*Document text*:
########
31 for 41: Why I Stand

Dear Donovan,

In 2001, during my senior year at UNC-Chapel Hill, I spent spring break on the Cherokee Reservation in North Carolina.  A group of students was there to do service projects, and one of our conversations had been around the efforts to preserve and revive the beautiful Cherokee language.  One day, a lady who knew our interest in the language pointed to a Cherokee man sitting at some distance from us.  He was wearing his World War II Veteran hat.

“That man is fluent in the Cherokee language, having grown up here speaking his native tongue.  You won’t ever hear him speaking it, though.”

The conversation continued around me, and I half-listened to the talk about how Cherokee children were once punished in government schools if they spoke their native language.  As a result, some never spoke Cherokee in public settings, even as adults decades later.

I say half-listened because I was already lost in my thoughts.  “This man risked his life for a country that had already done him so much injustice.  Even now, he does not feel free to speak his language.  And he isn’t given the proper medical care that he deserves, neither from the Veterans Administration nor the Indian Health Service.”  You see, both government organizations had made promises for quality care that have not been honored as they should be.

In that moment, I was astounded by the contrast of someone sacrificing so much for a government that had wronged him in so many ways.  As a student of history, I was grateful to him for his efforts to help stop the agenda of the Axis Powers.  Still, I was so mad that he had been wronged.

Given the debate over the last few years about standing or kneeling during the playing of the National Anthem, I have gone back to that moment, watching that World War II hero from a distance.  It may seem silly to others, Donovan, but I imagine a scenario where the National Anthem begins to play and I watch a man who can truly make first claim to American lands stand.  I would absolutely stand with him.  It wouldn’t mean that I agree with what was done to him as a child.  It wouldn’t mean that I am satisfied with mediocre health care for Veterans or broken promises from the federal government to the first Americans.  For me personally, however, it would mean that I want to honor his service, let him know that I remember with him that some of his friends came home in boxes, and take a brief moment out of my life of freedom to be thankful to him.

That’s what I think about when I stand during the National Anthem, Donovan.  It does not mean that I agree with everything that our government is doing.  It does not mean that I am okay with injustice or broken promises.  You know me better than that.  It is a personal choice for me, though, to say “Thank You” to all of the men, women, and children who have served our country.
########
*Things to do*:
1 – Summarize the letter to Donovan about standing for the National Anthem in two sentences.
2 – In the letter about standing for the National Anthem, what does the writer say it would mean to stand beside the Cherokee veteran while the anthem plays? Answer in one to three sentences.
3 – Carry on the letter to Donovan about standing for the National Anthem, starting after its final sentence.
########
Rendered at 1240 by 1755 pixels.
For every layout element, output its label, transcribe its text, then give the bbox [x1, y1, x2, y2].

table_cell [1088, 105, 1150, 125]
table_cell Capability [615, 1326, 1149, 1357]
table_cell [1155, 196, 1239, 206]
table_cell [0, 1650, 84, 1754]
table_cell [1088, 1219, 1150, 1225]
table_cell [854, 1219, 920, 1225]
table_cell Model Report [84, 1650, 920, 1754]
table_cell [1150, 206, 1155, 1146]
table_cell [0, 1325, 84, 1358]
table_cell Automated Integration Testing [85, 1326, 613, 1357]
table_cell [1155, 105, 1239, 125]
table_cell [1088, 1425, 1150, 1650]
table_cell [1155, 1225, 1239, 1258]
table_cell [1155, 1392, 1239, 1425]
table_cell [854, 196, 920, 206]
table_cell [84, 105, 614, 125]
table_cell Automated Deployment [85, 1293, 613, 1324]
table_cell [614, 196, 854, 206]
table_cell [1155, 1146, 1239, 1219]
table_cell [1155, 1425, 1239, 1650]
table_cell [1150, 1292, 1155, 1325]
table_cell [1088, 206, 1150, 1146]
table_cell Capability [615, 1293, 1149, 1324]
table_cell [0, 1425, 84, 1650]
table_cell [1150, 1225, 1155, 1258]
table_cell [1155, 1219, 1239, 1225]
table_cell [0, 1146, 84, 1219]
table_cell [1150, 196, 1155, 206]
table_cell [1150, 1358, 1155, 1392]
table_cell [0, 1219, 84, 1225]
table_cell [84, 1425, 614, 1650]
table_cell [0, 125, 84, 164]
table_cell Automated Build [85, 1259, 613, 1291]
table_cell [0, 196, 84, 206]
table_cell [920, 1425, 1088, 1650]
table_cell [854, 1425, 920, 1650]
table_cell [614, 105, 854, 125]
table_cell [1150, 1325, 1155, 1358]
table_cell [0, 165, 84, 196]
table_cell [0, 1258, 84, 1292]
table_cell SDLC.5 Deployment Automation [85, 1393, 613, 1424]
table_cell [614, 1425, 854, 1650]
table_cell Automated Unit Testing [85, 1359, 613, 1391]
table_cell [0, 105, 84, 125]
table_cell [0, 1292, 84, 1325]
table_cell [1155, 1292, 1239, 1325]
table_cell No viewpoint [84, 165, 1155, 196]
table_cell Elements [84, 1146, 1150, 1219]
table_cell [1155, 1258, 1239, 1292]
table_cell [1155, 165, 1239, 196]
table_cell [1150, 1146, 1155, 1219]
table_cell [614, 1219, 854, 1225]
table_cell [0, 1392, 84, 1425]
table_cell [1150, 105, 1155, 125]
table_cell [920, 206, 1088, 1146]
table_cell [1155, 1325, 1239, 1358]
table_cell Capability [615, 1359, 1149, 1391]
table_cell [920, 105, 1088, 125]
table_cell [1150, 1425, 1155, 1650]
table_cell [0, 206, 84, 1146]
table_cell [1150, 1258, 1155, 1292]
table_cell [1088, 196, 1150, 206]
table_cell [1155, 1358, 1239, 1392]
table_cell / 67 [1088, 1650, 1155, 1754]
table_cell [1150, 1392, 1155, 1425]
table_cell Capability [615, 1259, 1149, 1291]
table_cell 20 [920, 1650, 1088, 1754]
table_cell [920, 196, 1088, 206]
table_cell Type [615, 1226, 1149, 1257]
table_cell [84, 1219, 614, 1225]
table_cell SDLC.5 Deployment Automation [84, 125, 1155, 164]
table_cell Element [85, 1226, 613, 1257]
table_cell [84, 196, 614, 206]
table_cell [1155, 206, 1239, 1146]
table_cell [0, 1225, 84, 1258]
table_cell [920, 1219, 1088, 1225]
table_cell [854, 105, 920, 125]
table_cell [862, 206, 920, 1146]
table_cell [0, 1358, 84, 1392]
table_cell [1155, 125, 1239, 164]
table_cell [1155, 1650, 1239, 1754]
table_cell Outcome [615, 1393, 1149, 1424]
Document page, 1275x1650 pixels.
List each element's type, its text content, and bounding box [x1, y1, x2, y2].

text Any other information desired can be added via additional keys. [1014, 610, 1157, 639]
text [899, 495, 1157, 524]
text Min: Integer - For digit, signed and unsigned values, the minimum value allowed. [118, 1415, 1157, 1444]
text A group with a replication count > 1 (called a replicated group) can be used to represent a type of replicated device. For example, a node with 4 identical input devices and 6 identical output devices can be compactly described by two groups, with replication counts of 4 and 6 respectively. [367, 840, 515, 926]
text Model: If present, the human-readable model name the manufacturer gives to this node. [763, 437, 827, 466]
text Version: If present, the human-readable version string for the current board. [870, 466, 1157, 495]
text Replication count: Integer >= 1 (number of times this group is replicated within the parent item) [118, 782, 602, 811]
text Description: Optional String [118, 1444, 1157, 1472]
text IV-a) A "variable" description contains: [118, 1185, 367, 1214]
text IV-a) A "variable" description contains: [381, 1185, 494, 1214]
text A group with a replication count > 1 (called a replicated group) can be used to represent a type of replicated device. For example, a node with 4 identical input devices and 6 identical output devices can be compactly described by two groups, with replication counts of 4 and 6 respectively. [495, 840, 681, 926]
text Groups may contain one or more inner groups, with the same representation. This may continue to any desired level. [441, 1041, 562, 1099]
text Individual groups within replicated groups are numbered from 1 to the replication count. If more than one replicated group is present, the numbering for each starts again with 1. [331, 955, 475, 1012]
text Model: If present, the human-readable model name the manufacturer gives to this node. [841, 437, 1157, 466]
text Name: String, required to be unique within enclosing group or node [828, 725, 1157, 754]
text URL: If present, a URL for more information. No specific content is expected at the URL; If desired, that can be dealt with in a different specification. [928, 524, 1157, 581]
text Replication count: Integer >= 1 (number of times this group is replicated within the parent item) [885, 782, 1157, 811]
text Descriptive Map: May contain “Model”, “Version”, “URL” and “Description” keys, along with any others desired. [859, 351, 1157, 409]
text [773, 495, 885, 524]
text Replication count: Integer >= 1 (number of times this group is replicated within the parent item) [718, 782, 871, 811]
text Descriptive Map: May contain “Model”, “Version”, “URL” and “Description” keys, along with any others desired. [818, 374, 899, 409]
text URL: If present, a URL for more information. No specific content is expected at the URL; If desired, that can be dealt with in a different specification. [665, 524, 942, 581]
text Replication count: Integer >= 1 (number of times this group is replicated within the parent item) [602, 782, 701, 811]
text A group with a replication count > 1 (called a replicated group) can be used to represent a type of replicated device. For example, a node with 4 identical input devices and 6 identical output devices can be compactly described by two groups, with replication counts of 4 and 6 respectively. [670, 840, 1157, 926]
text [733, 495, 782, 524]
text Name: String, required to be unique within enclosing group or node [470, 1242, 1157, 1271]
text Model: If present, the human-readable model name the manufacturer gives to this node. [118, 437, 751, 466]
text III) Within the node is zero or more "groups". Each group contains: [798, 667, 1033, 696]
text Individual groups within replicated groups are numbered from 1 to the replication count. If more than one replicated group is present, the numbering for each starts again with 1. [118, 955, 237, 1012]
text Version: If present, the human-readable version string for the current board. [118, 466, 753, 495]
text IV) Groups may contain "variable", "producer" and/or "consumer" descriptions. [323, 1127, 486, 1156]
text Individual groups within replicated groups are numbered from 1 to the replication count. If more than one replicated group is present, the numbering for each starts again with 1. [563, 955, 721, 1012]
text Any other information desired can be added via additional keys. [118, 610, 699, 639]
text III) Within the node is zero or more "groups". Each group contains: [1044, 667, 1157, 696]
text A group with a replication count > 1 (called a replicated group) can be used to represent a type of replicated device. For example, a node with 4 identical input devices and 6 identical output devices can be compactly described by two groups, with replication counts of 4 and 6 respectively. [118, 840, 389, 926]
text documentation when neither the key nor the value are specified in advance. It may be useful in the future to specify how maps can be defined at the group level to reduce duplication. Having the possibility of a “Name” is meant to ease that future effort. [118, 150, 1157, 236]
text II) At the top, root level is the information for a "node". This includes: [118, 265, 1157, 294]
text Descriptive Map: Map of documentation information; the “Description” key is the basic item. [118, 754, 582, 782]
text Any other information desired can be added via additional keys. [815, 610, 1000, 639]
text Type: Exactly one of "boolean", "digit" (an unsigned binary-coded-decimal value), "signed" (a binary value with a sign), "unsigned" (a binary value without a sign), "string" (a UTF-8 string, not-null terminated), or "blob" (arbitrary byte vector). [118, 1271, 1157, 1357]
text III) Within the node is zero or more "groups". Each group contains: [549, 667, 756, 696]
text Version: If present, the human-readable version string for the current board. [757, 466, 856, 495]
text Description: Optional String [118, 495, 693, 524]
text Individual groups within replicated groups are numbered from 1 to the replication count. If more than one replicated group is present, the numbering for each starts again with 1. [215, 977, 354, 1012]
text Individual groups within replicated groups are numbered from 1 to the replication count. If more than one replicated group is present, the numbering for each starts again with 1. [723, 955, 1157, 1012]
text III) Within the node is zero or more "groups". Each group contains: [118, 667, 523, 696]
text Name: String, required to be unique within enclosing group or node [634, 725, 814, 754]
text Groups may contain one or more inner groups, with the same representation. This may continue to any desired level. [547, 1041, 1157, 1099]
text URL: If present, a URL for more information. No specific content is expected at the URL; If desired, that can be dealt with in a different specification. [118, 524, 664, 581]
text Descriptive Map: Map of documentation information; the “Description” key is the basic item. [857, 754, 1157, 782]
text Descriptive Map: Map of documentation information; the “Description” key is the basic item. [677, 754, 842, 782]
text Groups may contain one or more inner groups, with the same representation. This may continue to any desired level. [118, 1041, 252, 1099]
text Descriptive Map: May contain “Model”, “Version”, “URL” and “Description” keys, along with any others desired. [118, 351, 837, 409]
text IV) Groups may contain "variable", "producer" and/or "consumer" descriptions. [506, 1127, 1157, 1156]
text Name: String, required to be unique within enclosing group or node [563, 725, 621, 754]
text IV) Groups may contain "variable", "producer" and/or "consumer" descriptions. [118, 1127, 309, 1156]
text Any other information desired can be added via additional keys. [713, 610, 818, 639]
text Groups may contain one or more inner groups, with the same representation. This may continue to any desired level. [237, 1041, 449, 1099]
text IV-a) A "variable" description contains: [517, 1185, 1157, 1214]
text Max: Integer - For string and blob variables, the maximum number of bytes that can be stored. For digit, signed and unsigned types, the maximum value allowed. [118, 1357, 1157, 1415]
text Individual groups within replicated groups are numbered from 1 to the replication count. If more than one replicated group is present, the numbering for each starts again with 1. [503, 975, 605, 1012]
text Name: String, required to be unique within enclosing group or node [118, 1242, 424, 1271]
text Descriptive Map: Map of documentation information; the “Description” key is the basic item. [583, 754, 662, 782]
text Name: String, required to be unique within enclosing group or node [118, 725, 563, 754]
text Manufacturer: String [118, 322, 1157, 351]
########
*Answers by task*:
1 – During a 2001 spring break service trip to the Cherokee Reservation in North Carolina, the writer saw a World War II veteran who was fluent in Cherokee but would never be heard speaking it, and who had not received the medical care he deserved. Recalling that man amid the debate over standing or kneeling, the writer tells Donovan that standing for the National Anthem does not mean accepting injustice or broken promises but is a personal choice to thank all who have served the country.

2 – It would not mean agreeing with what was done to him as a child or being satisfied with mediocre health care and broken federal promises. Instead, it would mean honoring his service and letting him know the writer remembers with him that some of his friends came home in boxes. It would also mean taking a brief moment out of a life of freedom to thank him.

3 –
When I stand, I think about our family members and friends who have served.  I think about a grandfather I never met who served.  I think about children whose moms and dads are overseas, and who live every single day with a tumultuous mix of hope and dread.  I think about Sandy Bradshaw and Lance Corporal Jacob Levy, who both once walked the same high school hallways that you and I walked.  During that one minute and forty seconds, I try to honor what I have always thought that time was about… being respectful, giving thanks, and doing a symbolic act as part of collective group of individuals that may be different in many ways but who all love freedom and want to keep it for our children.

I also want you to know that when I lived in the Dominican Republic for those two summers, I always stood and tried to be as respectful as possible during the playing of the Dominican National Anthem.  I love the country, but there were certainly things I saw that I did not like when it came to laws to protect children not being enforced.  Still, when I stood during the anthem, I was trying to honor those who fought for Dominican independence and those who later stood up to Trujillo at the cost of their own lives.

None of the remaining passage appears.